▶ [ACTION ITEM] Pick out each line of the records in which the word "coordinate" appears.

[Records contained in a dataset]
■ ■ ■ ■
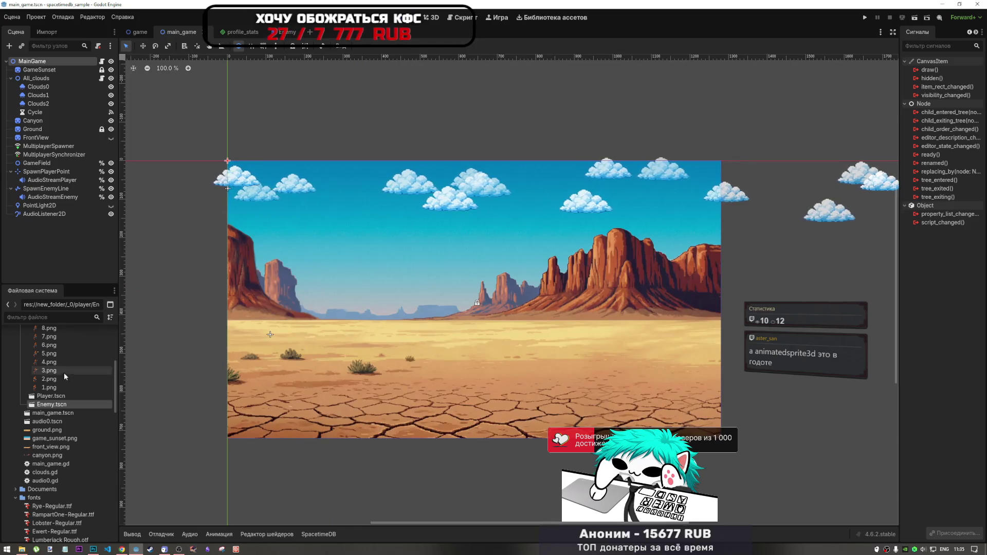
{"action": "scroll", "coordinate": [64, 391], "scroll_direction": "up", "scroll_amount": 4}
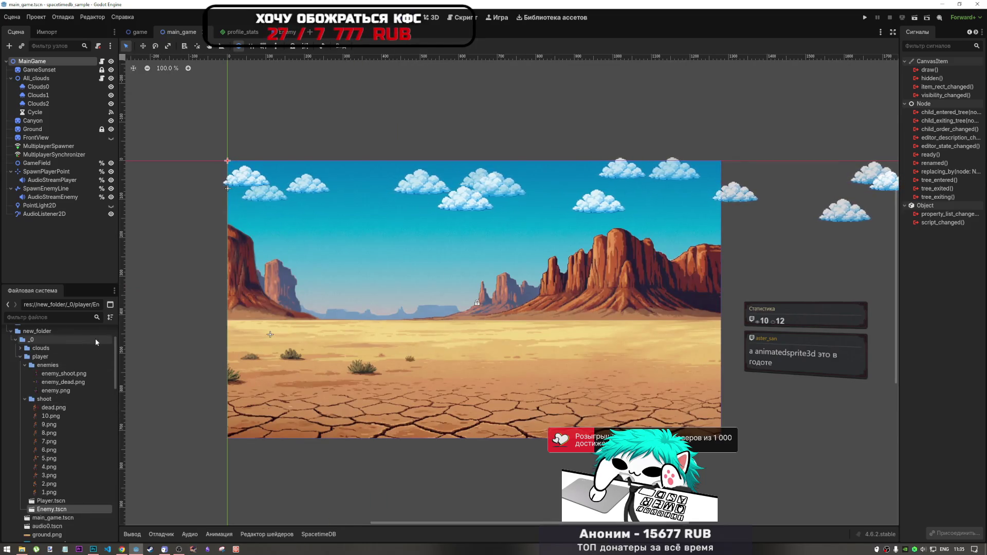
- Collapse the shoot folder under new_folder/player and open Downloads in File Explorer
{"action": "mouse_move", "coordinate": [121, 549]}
{"action": "left_click", "coordinate": [44, 398]}
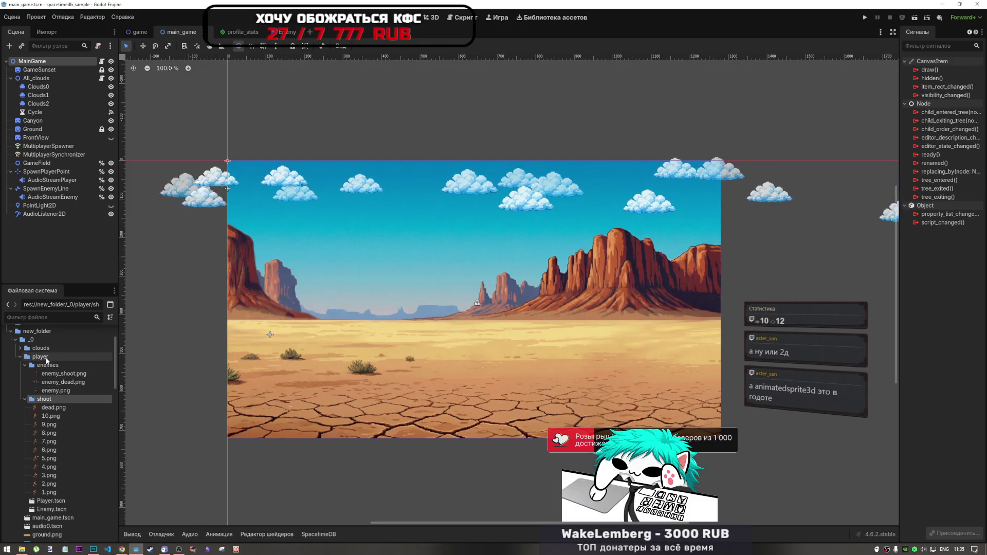
{"action": "key", "text": "Left"}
■ ■ ■ ■
▶ [RESULT OF THIS TASK]
{"action": "scroll", "coordinate": [64, 391], "scroll_direction": "up", "scroll_amount": 4}
{"action": "mouse_move", "coordinate": [121, 549]}
{"action": "left_click", "coordinate": [44, 398]}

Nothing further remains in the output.